Los Angeles County Employees Retirement Association's board approved two searches, one for an actively managed high-yield fixed-income manager and another for a list of preapproved providers for transition management services, said Jonathan Grabel, CIO of the $57 billion pension fund.
Pasadena, Calif.-based LACERA expects to launch an RFP for a firm to manage more than $1 billion, or 3.3% of total plan assets, in an actively managed high-yield mandate by the end of August. Pension fund officials are launching the search as a result of a reorganization of its $5.6 billion credit portfolio that resulted in a 3% high yield allocation in January.
LACERA's target allocation to high yield is 3%, with a range of zero to 6%. Maintaining the high yield allocation to 3.3% is close to the midpoint of the asset class's target range. LACERA had $1.9 billion in high yield as of May 31.
The assets are temporarily being managed by LACERA fixed-income manager BlackRock in a passively managed high-yield exchange-traded fund until the search for an active high-yield manager is completed.
Selection is expected by the first quarter of 2021.
Separately, LACERA's board at its July 8 meeting voted to launch an RFP for a list or "bench" of transition managers that LACERA officials can hire when they need transition services. In the past, LACERA has used its existing managers to act as transition managers. Pension officials are launching the search because the pension plan has expanded into new asset classes and creating a bench of transition managers will prepare LACERA for changes resulting from its upcoming strategic asset allocation review.
LACERA expects to launch the RFP in the third quarter with a selection of a slate of transition managers by the end of 2020 or the beginning of 2021.
Staff will work with LACERA's general consultant, Meketa Investment Group, on both searches.
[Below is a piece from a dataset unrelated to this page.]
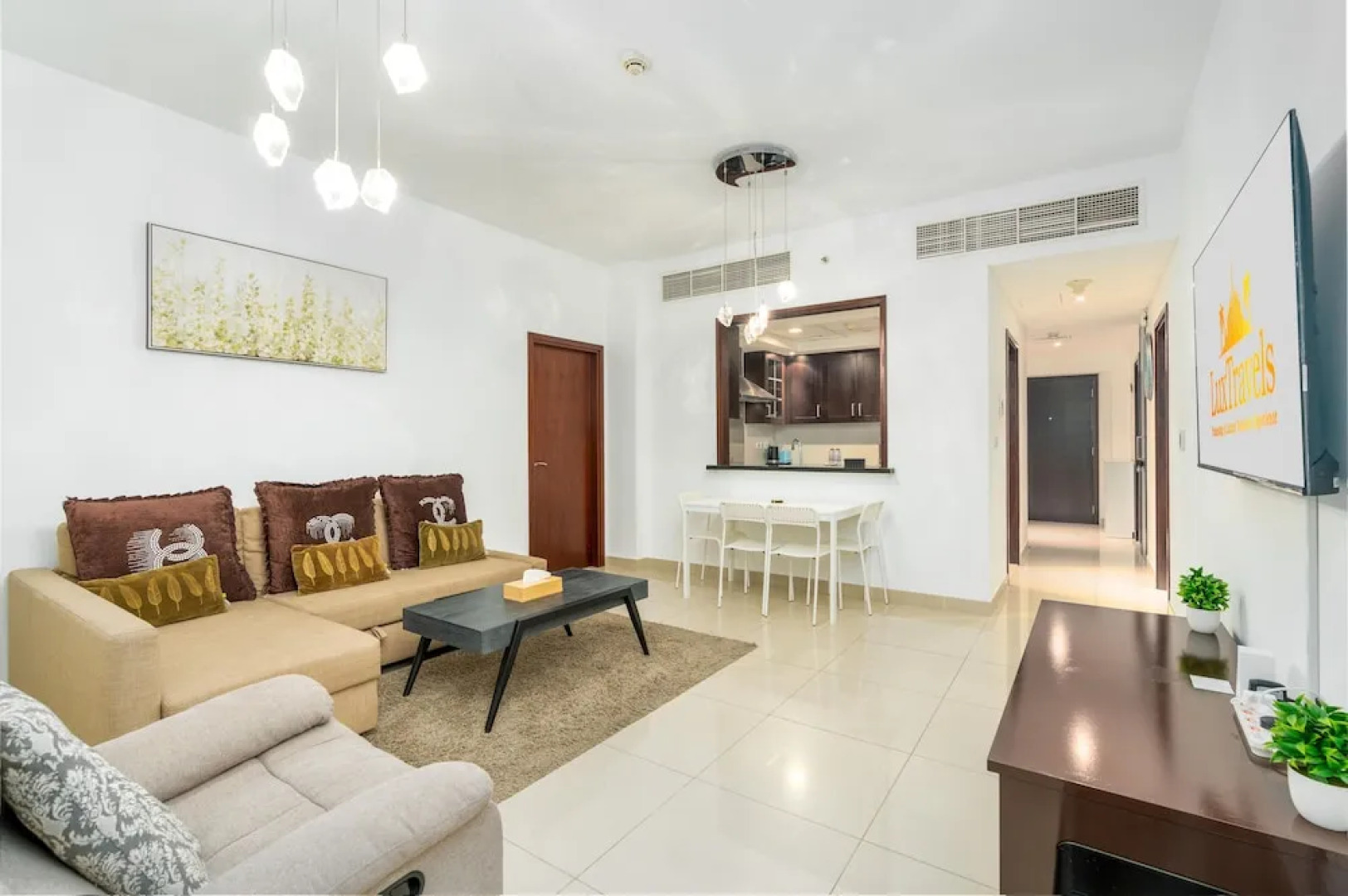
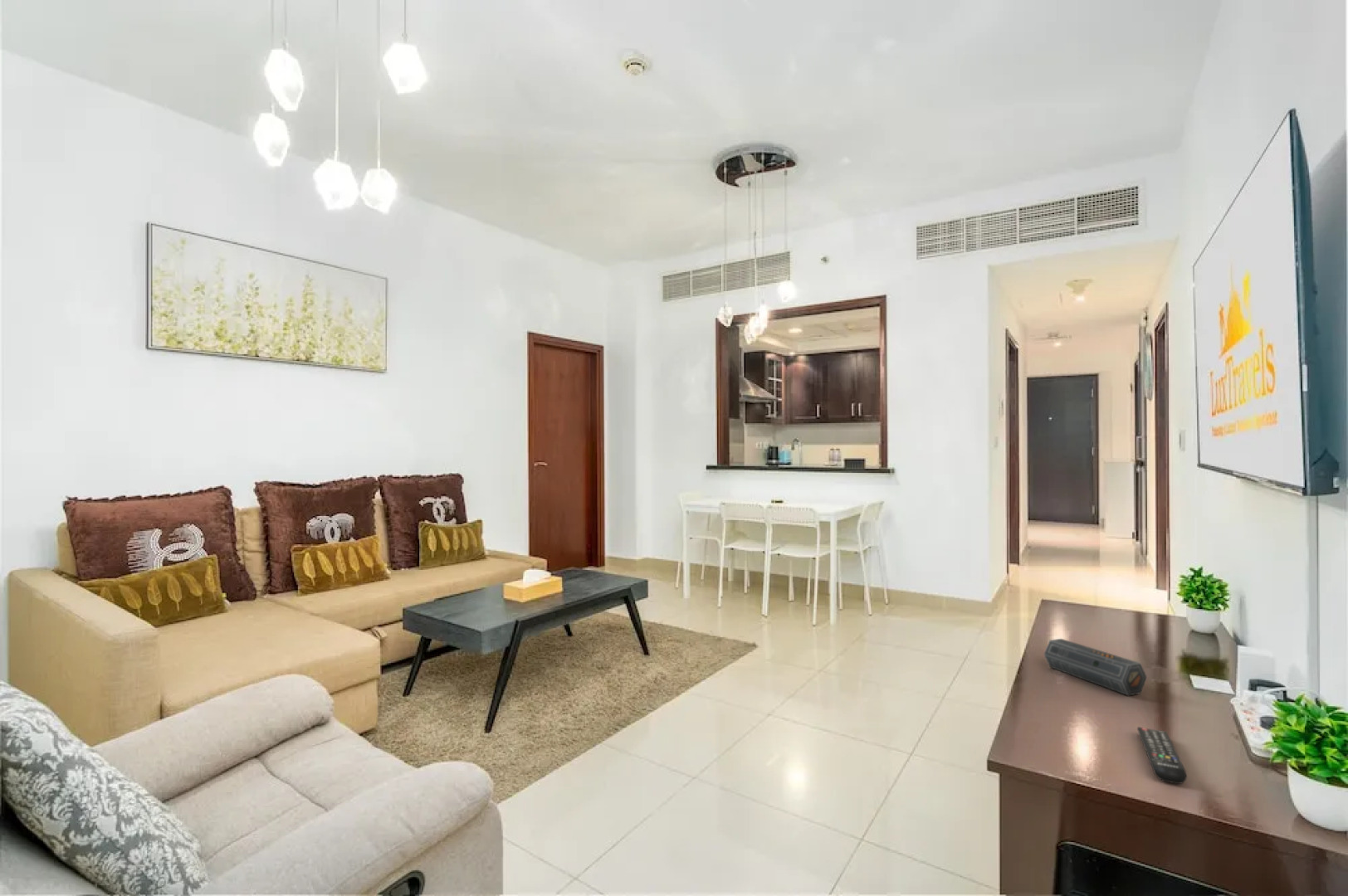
+ remote control [1136,726,1188,785]
+ speaker [1043,638,1148,696]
The RFPs are expected to be posted on the LACERA website.
In other news, LACERA's staff reported that Meketa rescinded its 2021 fee increase of $20,000 for the pension plan, when the board approved a one-year contract extension on Jan. 10. Meketa's contract was set to expire Jan. 15.
"The comment made at the June 10 meeting about LACERA 'being placed over a barrel' highlighted for us, for the first time" how it looks for the consultant to request a fee increase just as the pension fund was about to launch an asset allocation review, said a Meketa memorandum for the board's July 8 meeting.
LACERA staff said in a June 10 memo requesting the board approve Meketa's contract extension and fee increase that searching for a new general investment consultant in a year when it was planning an asset allocation review would be "disruptive."
Meketa officials said in its memo to the board that they had requested the fee increase "to address the absence of fee clarity in the event the contract was extended by LACERA."
Nevertheless, "given the current financial environment," Meketa rescinded the fee increase with a view of addressing its fees and scope of work for LACERA in 2021.